Reading passage:
(begin)
# How do you differentiate f(t)=1/2t^6-3t^4+1?

Oct 30, 2016

We can differentiate term by term. (Things that are added together are called "terms".)

So we need to differentiate $\frac{1}{2} {t}^{6}$ and $- 3 {t}^{4}$ and $1$. (We don't need to write all of this, but I'm explaining our thought process.)

To differentiate $\frac{1}{2} {t}^{6}$ we will used the power rule. The constant $\frac{1}{2}$ just hangs out out front.
In more proper language: the derivative of $\frac{1}{2}$ times ${t}^{6}$ is $\frac{1}{2}$ times the derivative of ${t}^{6}$.

In notation: $\frac{d}{\mathrm{dt}} \left(\frac{1}{2} {t}^{6}\right) = \frac{1}{2} \frac{d}{\mathrm{dt}} \left({t}^{6}\right)$

Now, we find the derivative of $t \wedge 6$. Multiply by the exponent, then subtract one from the exponent to get the new exponent.

$6 {t}^{6 - 1} = 6 {t}^{5}$

We use the same process to differentiate $- 3 {t}^{4}$.

The derivative of a constant, like $1$, is $0$

The derivative of $f \left(t\right) = \frac{1}{2} {t}^{6} - 3 {t}^{4} + 1$ is

$f ' \left(t\right) = \frac{1}{2} \left(6 {t}^{5}\right) - 3 \left(4 {t}^{3}\right) + 0$ $\text{ }$ (we often skip writing this)

$f ' \left(t\right) = 3 {t}^{5} - 12 {t}^{3}$
(end)
Directive 1: Translate this sentence from the differentiation walkthrough into Spanish: "Multiply by the exponent, then subtract one from the exponent to get the new exponent."
Directive 2: Write out, character for character, the part of the differentiation walkthrough that opens with the words containing "Now, we find" and closes with "skip writing this)".

Dataset records:
(begin)
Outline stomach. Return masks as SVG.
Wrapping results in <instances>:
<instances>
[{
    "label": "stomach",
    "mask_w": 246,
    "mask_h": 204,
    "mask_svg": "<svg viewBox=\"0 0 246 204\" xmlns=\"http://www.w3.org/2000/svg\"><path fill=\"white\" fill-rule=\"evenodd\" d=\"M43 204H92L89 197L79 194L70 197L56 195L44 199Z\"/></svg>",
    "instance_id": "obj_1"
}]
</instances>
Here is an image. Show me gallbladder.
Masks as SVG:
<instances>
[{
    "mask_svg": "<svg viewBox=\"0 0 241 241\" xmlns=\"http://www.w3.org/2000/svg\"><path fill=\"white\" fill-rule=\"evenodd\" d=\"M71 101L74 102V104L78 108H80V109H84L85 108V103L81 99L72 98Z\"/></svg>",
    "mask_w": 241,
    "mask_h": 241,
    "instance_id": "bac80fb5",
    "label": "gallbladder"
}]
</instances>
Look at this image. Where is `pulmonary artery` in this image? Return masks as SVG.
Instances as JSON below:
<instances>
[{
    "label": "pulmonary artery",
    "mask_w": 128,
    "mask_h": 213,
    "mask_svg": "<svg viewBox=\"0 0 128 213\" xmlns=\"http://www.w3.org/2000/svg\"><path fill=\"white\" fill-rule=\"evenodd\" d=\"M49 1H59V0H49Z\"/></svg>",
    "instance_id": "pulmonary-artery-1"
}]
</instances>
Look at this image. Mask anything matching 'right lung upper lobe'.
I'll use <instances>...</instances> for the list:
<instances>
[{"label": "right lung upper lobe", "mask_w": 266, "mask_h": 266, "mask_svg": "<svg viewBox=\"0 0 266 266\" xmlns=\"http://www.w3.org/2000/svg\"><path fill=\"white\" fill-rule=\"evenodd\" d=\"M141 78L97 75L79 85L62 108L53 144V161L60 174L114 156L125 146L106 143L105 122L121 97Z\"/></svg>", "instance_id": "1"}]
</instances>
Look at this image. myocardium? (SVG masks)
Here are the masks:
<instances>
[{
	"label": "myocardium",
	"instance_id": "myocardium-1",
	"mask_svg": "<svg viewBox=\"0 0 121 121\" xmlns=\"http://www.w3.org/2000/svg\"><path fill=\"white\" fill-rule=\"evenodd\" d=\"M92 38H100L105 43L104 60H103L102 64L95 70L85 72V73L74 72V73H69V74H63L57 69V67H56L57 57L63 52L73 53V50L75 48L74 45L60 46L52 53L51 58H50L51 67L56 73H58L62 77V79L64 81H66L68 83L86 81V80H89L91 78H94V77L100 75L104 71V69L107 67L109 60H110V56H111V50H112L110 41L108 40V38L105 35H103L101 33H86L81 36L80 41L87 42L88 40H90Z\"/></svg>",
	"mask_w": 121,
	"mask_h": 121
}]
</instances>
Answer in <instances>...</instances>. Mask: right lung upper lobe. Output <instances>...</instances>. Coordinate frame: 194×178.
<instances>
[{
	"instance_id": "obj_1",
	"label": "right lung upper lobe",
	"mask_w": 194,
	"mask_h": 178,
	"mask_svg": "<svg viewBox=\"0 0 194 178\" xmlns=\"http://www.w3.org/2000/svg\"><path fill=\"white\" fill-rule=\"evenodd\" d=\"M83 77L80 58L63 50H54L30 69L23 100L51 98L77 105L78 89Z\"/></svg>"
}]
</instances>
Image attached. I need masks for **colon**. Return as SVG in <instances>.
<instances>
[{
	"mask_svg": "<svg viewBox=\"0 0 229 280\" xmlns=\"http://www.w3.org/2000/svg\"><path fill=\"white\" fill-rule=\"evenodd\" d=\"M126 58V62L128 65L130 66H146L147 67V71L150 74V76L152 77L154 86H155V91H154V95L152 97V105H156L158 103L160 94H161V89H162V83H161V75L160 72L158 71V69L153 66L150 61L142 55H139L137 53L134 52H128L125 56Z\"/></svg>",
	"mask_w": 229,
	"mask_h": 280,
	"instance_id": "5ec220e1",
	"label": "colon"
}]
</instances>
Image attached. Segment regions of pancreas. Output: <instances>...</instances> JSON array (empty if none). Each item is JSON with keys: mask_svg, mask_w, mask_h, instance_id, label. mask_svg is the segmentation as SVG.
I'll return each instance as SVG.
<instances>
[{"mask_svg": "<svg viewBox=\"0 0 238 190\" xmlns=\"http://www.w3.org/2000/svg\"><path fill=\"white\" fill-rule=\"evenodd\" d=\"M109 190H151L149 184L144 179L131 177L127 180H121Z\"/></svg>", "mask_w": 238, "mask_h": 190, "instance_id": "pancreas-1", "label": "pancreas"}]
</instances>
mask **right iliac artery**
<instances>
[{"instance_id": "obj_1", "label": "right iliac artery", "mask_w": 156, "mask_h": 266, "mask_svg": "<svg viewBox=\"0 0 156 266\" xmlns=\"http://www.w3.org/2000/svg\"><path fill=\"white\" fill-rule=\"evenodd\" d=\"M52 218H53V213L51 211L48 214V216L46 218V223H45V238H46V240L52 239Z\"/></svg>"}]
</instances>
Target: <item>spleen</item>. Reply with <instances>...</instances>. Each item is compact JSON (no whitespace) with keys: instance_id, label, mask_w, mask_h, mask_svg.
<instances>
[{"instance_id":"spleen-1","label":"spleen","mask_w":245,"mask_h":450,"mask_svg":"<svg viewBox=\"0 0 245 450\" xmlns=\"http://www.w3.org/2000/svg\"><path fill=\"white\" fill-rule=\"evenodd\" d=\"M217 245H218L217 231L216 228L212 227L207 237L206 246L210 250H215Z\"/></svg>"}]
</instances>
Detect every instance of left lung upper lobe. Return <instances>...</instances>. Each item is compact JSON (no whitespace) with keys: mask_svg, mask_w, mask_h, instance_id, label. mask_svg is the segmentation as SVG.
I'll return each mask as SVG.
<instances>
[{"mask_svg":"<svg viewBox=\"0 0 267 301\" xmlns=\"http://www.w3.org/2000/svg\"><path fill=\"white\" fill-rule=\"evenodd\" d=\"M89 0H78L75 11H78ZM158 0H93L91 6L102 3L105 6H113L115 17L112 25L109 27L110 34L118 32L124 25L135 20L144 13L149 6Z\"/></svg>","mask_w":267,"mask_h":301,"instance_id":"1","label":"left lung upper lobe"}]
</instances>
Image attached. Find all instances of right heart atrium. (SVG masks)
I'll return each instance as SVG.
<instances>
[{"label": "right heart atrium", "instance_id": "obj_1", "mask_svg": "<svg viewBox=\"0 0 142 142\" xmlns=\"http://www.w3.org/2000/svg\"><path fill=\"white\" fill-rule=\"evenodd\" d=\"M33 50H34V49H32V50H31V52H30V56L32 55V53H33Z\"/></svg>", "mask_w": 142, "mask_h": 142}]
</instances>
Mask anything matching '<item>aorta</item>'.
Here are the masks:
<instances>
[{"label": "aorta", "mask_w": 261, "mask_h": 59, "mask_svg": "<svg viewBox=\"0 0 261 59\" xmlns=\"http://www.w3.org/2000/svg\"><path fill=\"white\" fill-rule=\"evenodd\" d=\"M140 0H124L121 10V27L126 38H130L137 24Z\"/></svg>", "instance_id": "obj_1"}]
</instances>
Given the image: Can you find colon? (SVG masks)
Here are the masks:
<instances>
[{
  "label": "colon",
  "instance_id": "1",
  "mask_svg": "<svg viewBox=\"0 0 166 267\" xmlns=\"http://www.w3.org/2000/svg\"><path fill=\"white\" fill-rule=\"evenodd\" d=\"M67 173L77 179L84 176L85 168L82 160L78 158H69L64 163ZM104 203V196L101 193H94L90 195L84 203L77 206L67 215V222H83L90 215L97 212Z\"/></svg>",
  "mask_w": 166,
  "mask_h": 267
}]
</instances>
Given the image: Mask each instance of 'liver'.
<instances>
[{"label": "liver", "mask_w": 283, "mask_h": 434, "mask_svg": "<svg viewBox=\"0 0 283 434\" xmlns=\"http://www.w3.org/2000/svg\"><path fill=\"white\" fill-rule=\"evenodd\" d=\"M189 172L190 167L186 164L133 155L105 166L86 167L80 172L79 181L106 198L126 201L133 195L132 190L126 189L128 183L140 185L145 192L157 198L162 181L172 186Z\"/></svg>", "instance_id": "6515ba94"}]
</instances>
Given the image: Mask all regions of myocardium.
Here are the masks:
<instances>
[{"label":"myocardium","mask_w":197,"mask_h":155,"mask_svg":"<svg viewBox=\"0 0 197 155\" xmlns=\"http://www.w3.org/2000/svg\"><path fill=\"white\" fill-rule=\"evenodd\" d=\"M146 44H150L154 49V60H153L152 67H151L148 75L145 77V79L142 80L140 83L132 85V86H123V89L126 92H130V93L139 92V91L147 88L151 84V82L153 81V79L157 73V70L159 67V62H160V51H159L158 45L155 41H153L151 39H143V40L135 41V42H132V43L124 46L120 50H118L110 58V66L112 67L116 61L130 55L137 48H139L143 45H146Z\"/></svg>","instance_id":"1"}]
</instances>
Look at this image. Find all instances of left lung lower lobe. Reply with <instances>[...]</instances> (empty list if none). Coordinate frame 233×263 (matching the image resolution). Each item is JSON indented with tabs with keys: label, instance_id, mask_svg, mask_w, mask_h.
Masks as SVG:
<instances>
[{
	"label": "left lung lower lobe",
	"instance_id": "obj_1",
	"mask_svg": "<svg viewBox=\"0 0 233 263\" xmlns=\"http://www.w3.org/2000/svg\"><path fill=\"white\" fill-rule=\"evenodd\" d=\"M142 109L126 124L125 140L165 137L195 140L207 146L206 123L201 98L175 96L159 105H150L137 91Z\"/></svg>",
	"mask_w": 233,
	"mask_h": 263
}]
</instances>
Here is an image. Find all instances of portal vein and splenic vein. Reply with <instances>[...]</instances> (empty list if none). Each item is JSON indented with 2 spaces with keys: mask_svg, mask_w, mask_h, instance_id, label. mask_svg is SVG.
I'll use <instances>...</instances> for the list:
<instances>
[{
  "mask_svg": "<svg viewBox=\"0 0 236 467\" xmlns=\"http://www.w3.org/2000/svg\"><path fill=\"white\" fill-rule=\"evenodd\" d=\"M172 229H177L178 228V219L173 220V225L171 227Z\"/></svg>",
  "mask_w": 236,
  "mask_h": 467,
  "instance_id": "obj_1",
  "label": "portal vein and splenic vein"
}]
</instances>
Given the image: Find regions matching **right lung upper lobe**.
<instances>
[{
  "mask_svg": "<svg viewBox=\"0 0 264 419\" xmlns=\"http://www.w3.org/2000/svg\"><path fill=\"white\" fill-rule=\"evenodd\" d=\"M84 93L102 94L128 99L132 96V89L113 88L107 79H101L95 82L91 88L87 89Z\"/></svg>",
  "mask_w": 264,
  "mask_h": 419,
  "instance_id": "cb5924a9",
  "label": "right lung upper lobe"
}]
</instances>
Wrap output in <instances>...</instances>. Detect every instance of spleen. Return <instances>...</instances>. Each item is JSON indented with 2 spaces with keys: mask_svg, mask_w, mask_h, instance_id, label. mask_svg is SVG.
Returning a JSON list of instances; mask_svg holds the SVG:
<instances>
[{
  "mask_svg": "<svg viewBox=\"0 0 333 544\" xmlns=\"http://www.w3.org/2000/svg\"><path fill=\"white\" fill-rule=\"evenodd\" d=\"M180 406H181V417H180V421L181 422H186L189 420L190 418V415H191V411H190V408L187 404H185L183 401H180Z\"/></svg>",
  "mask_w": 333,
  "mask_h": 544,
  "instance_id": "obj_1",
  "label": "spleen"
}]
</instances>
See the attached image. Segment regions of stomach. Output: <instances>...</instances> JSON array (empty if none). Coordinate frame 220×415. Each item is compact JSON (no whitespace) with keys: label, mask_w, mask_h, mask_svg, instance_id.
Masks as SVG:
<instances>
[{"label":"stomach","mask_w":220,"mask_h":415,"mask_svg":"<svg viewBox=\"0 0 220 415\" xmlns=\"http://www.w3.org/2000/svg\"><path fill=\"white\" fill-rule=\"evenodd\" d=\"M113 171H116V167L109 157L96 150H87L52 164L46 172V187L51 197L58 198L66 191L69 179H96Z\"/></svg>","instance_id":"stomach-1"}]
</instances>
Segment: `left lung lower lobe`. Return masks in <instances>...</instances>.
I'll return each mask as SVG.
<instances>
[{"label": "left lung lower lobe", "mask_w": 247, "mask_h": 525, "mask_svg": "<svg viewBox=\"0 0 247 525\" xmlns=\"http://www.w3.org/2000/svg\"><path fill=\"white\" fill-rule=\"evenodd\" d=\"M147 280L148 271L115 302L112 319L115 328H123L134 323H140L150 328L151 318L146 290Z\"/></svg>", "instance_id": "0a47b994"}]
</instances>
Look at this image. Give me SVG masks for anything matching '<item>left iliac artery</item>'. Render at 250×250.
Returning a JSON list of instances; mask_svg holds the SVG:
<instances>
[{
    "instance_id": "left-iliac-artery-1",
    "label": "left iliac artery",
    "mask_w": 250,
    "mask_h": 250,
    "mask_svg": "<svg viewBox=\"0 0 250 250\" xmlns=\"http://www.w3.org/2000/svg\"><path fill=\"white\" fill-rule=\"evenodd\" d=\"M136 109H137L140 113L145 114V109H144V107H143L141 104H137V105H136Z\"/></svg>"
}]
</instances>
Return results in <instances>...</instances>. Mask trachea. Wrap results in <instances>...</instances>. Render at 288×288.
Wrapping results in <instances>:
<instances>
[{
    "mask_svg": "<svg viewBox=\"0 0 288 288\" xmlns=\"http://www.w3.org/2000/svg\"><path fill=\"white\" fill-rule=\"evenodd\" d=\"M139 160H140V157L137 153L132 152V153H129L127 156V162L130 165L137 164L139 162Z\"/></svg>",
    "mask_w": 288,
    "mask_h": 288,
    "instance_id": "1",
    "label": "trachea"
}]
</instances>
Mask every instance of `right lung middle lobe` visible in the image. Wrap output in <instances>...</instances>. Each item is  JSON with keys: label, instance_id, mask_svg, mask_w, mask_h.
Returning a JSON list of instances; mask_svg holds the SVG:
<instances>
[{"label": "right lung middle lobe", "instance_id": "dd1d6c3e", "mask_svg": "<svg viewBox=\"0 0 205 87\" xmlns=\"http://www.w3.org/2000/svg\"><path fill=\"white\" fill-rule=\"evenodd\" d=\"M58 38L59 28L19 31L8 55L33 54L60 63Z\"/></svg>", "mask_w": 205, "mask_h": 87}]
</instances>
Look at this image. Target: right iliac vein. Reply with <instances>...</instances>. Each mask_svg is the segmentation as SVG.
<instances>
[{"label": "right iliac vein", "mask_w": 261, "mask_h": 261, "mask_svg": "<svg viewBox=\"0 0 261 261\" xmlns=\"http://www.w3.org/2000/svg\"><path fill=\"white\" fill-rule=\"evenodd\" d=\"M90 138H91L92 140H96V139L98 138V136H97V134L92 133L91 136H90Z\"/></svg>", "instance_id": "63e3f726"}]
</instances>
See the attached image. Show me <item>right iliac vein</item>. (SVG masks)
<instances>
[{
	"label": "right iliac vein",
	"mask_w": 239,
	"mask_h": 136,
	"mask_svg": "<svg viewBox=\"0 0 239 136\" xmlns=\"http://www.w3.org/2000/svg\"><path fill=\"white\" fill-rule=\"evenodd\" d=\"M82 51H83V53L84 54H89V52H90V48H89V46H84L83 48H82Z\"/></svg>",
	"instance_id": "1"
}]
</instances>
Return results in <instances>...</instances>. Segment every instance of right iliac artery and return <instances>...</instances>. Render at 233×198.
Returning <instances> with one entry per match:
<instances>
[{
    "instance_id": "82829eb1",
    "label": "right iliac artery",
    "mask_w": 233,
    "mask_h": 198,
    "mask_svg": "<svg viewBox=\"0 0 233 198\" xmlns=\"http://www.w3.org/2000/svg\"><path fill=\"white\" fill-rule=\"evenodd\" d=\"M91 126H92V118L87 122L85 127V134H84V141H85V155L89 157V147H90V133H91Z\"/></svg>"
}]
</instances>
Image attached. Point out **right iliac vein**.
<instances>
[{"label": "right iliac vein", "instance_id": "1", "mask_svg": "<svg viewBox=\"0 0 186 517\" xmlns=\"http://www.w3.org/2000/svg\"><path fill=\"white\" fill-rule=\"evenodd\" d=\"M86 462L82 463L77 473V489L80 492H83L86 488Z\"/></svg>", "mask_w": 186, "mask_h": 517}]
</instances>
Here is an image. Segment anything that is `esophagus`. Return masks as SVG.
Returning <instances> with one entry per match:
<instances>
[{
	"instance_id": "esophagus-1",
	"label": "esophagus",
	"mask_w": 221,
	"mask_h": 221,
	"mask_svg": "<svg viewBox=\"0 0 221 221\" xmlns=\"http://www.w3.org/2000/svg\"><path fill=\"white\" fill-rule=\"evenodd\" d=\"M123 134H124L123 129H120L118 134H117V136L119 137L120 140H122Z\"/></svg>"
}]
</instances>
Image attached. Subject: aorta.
(end)
Task response 1: Multiplica por el exponente y luego resta uno al exponente para obtener el nuevo exponente.

Task response 2:
Now, we find the derivative of $t \wedge 6$. Multiply by the exponent, then subtract one from the exponent to get the new exponent.

$6 {t}^{6 - 1} = 6 {t}^{5}$

We use the same process to differentiate $- 3 {t}^{4}$.

The derivative of a constant, like $1$, is $0$

The derivative of $f \left(t\right) = \frac{1}{2} {t}^{6} - 3 {t}^{4} + 1$ is

$f ' \left(t\right) = \frac{1}{2} \left(6 {t}^{5}\right) - 3 \left(4 {t}^{3}\right) + 0$ $\text{ }$ (we often skip writing this)